[flud-devel] filesystem analysis proposal

Bill Broadley bill at broadley.org
Wed Nov 14 20:30:20 PST 2007

Alen Peacock wrote:
> Bill, I think this is an excellent idea, and would be very useful to
> folks working on a variety of different projects.  It would certainly
> be invaluable to flud.  I'm guessing tahoe might be interested, too
> (although they might already have statistics gathered from allmydata
> users).  We could ping a couple of other mailing lists, too.  I can't
> imagine that anyone working on any sort of distributed file store
> would not be game for submitting some numbers.
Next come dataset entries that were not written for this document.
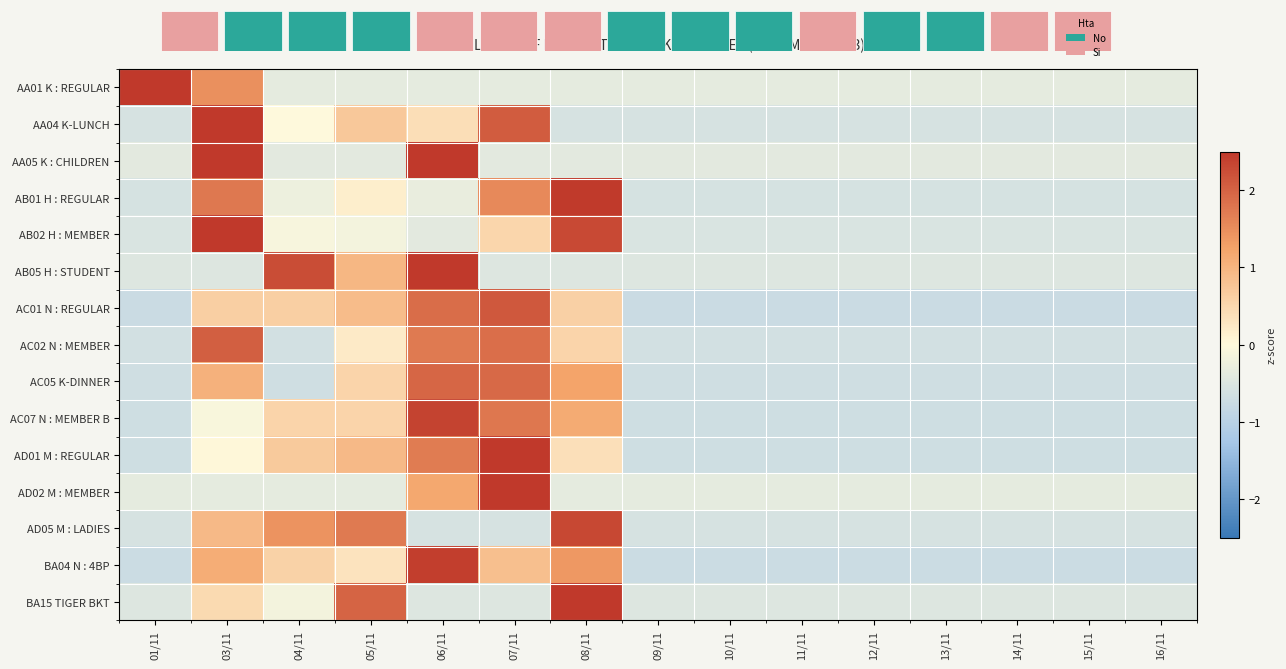

The BA15 TIGER BKT series shows -0.7 at 01/11. True or false?

False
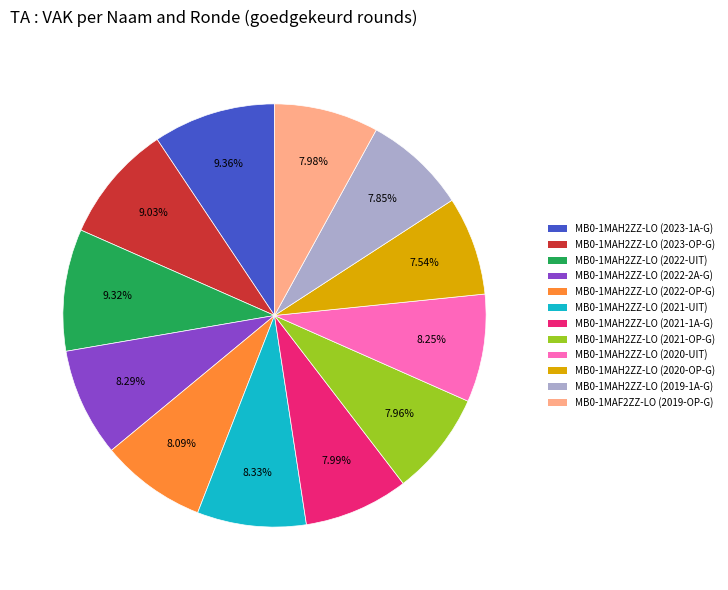

Is there a majority slice in this chart?

No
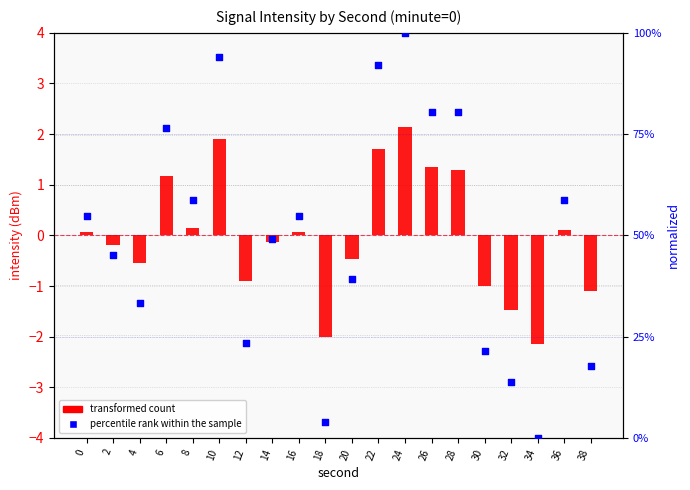

Which series has the largest total across all categories?

percentile rank within the sample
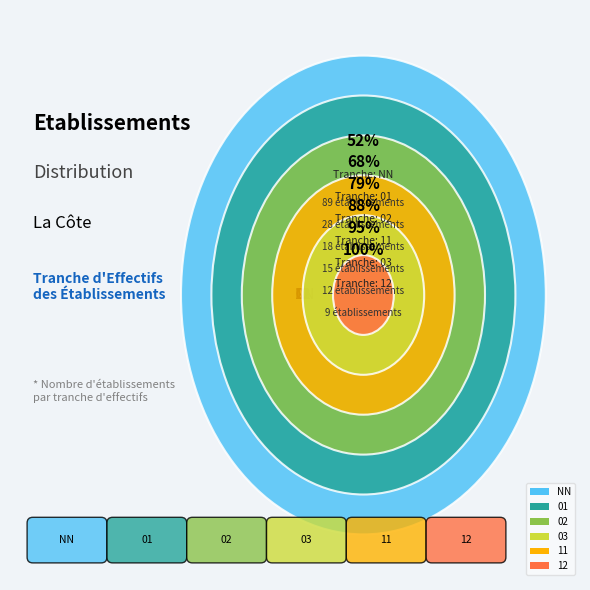

Which category has the smallest portion of the pie?

12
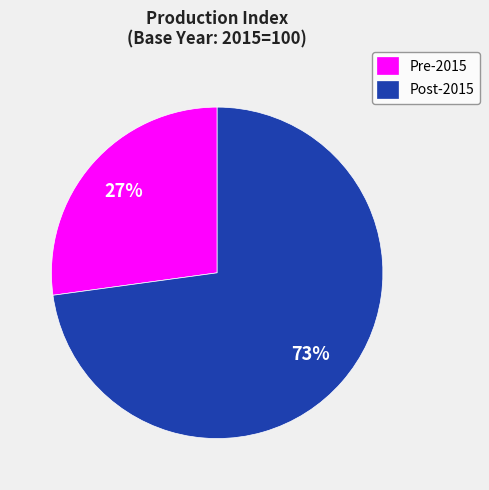

Do Pre-2015 and Post-2015 together represent more than half of the pie?

Yes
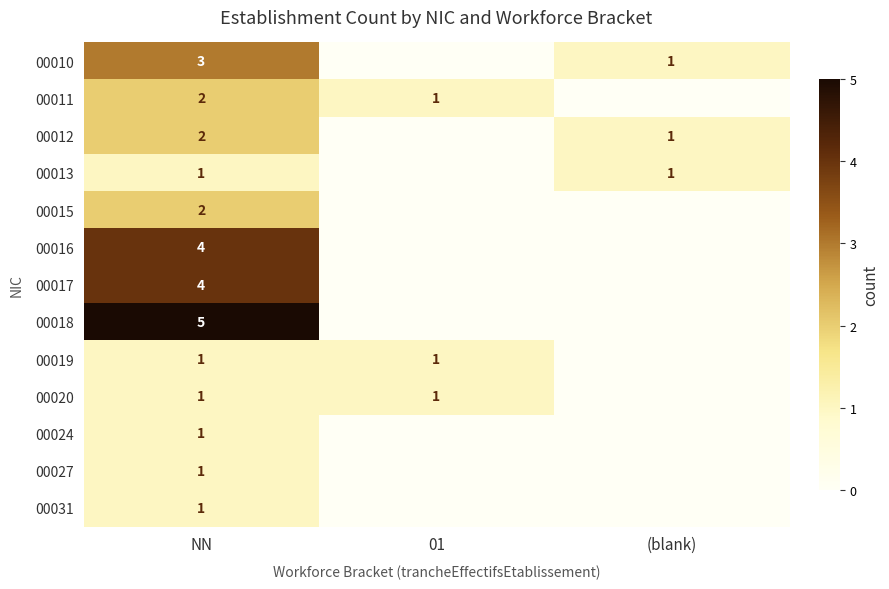

True or false: 00010 has a value of 3 at NN.

True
Cool.  The only thing I'm not sure how to approach is the size of the rsync
differences.  The ABS paper mentions (in 4.1.1) generating an rsync basis file 
which is a compact, hash-based representation of a file that supports fast, 
file block comparisons between two file versions.  Is that available via some
flag (I browsed the rsync manpage without finding anything obvious), or is 
that maybe an librsync function?

> I'm not aware of any published studies since the 1999/2000
> Bolosky/Deuceur papers, and I agree that things have likely changed in
> the last 8 years.
> Let me know what I can do to help you out with this.

Except for the basis file I think I can handle it, I have a host that
can act as the server to crunch the resulting checksums and summaries.
The rest of the code should be pretty similar to other tools I've written.